## DOCUMENT SECTION
==================================================

Inspired by High throughput Fizz Buzz I coded the problem in Fortran

program main
implicit none
integer :: i
logical :: div_3,div_5
do i=1,1000000000-1
   div_3 = mod(i,3) == 0
   div_5 = mod(i,5) == 0
   if (div_3 .and. div_5) then
      write (*,"('FizzBuzz')")
   else if (div_3) then
      write (*,"('Fizz')") 
   else if (div_5) then
      write (*,"('Buzz')")
   else
      write (*,"(i0)") i
   end if
end do
end program main

and compiled with gfortran -O3 xfizzbuzz.f90 on WSL 2, followed by ./a.out | pv > /dev/null. I get output

7.33GiB 0:11:25 [11.0MiB/s]

while in C

#include <stdio.h>

int main() {
	for (int i = 1; i < 1000000000; i++) {
		if ((i % 3 == 0) && (i % 5 == 0)) {
			printf("FizzBuzz\n");
		} else if (i % 3 == 0) {
			printf("Fizz\n");
		} else if (i % 5 == 0) {
			printf("Buzz\n");
		} else {
			printf("%d\n", i);
		}
	}
}

with gcc -O3 I get
7.33GiB 0:01:17 [97.5MiB/s] , which is about 9 times faster. I assume faster I/O in C is the cause. Can anyone produce a faster Fortran FizzBuzz?

==================================================

(Excerpts from a dataset)
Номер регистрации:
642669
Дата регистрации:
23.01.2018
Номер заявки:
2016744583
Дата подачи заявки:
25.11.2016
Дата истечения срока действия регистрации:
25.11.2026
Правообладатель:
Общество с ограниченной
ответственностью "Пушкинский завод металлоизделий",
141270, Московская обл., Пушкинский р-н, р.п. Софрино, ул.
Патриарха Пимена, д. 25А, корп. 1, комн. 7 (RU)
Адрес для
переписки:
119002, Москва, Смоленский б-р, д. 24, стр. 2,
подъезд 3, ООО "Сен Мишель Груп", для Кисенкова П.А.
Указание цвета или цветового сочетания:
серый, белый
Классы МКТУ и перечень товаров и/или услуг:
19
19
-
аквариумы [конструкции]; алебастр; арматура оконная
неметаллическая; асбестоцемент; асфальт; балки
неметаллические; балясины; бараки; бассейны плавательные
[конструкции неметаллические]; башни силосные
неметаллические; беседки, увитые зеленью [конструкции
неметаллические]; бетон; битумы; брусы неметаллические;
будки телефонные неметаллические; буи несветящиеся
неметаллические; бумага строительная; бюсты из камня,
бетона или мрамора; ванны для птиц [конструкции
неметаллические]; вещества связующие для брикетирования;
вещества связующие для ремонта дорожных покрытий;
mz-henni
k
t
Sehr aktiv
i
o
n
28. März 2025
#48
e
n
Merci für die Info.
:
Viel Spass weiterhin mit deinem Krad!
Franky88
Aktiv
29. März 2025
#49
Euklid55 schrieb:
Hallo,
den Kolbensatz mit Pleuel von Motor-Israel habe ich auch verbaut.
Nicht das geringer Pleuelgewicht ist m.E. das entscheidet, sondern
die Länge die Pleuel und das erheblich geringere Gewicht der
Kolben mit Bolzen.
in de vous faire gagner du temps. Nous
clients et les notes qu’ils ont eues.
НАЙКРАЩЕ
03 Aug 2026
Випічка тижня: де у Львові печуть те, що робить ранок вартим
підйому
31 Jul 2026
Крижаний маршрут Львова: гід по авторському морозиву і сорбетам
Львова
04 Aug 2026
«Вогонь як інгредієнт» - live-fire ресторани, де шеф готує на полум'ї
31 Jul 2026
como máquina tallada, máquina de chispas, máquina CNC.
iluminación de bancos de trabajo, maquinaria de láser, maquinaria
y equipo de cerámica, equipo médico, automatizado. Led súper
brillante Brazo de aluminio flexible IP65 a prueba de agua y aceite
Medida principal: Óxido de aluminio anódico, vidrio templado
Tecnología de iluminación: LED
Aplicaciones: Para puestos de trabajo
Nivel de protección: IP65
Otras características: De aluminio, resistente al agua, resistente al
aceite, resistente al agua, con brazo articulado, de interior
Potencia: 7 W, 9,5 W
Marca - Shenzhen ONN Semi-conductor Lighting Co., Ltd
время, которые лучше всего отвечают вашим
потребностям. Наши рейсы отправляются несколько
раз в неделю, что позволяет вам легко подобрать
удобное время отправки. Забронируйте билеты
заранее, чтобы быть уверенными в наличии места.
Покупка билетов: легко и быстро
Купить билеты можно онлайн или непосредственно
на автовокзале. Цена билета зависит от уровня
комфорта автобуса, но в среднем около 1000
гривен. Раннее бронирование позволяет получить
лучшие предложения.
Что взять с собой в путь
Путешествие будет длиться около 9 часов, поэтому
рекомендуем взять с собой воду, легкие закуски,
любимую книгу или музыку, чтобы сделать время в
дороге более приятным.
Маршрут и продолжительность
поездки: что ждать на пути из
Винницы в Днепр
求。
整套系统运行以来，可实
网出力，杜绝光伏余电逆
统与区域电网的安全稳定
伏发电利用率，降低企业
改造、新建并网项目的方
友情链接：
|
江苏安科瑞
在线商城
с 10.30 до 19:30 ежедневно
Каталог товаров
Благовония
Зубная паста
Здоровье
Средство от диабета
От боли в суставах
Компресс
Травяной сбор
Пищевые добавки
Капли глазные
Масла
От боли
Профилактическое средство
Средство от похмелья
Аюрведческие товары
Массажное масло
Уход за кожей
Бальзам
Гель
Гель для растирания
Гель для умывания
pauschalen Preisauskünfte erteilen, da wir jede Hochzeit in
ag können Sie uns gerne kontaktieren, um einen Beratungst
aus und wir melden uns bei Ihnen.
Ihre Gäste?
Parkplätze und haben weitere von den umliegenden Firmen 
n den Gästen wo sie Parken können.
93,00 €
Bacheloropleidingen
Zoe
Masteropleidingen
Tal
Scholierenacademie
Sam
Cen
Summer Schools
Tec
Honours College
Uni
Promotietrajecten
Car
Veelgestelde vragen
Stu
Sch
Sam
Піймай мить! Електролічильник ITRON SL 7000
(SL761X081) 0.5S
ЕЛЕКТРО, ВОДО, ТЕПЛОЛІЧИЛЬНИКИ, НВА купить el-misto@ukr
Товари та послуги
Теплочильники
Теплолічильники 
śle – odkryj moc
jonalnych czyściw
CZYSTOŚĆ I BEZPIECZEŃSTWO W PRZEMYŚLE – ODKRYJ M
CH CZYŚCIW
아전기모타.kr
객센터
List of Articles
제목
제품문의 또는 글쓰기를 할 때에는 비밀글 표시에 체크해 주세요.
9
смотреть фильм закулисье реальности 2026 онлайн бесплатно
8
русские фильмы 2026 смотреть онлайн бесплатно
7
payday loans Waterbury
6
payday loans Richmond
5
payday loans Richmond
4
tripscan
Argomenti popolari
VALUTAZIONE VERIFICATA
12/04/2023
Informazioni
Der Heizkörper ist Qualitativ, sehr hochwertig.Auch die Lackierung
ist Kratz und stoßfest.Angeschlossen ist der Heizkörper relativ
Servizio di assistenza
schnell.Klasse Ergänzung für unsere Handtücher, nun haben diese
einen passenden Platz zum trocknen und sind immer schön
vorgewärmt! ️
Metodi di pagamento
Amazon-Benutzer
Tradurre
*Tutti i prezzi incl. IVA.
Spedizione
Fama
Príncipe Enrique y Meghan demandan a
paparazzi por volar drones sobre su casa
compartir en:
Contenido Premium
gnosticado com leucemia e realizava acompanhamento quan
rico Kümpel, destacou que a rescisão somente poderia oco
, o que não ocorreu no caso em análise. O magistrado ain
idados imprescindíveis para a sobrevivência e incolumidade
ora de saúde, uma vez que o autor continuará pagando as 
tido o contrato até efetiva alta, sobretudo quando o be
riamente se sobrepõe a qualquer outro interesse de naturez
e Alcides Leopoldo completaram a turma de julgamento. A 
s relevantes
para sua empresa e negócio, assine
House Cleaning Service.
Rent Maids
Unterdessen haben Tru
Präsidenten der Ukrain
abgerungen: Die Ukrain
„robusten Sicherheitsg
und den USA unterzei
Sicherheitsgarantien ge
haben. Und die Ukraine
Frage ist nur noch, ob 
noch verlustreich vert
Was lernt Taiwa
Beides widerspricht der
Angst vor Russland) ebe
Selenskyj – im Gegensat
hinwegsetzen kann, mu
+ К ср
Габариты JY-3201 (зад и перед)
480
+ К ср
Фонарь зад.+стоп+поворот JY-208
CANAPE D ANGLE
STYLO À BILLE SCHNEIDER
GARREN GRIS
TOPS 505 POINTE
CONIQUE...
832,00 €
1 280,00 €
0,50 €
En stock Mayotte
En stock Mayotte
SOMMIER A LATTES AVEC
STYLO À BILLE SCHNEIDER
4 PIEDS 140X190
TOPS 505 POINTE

==================================================

Retype the forum post on Fortran FizzBuzz in full, reproducing every line, including both code listings, without any change.

Inspired by High throughput Fizz Buzz I coded the problem in Fortran

program main
implicit none
integer :: i
logical :: div_3,div_5
do i=1,1000000000-1
   div_3 = mod(i,3) == 0
   div_5 = mod(i,5) == 0
   if (div_3 .and. div_5) then
      write (*,"('FizzBuzz')")
   else if (div_3) then
      write (*,"('Fizz')") 
   else if (div_5) then
      write (*,"('Buzz')")
   else
      write (*,"(i0)") i
   end if
end do
end program main

and compiled with gfortran -O3 xfizzbuzz.f90 on WSL 2, followed by ./a.out | pv > /dev/null. I get output

7.33GiB 0:11:25 [11.0MiB/s]

while in C

#include <stdio.h>

int main() {
	for (int i = 1; i < 1000000000; i++) {
		if ((i % 3 == 0) && (i % 5 == 0)) {
			printf("FizzBuzz\n");
		} else if (i % 3 == 0) {
			printf("Fizz\n");
		} else if (i % 5 == 0) {
			printf("Buzz\n");
		} else {
			printf("%d\n", i);
		}
	}
}

with gcc -O3 I get
7.33GiB 0:01:17 [97.5MiB/s] , which is about 9 times faster. I assume faster I/O in C is the cause. Can anyone produce a faster Fortran FizzBuzz?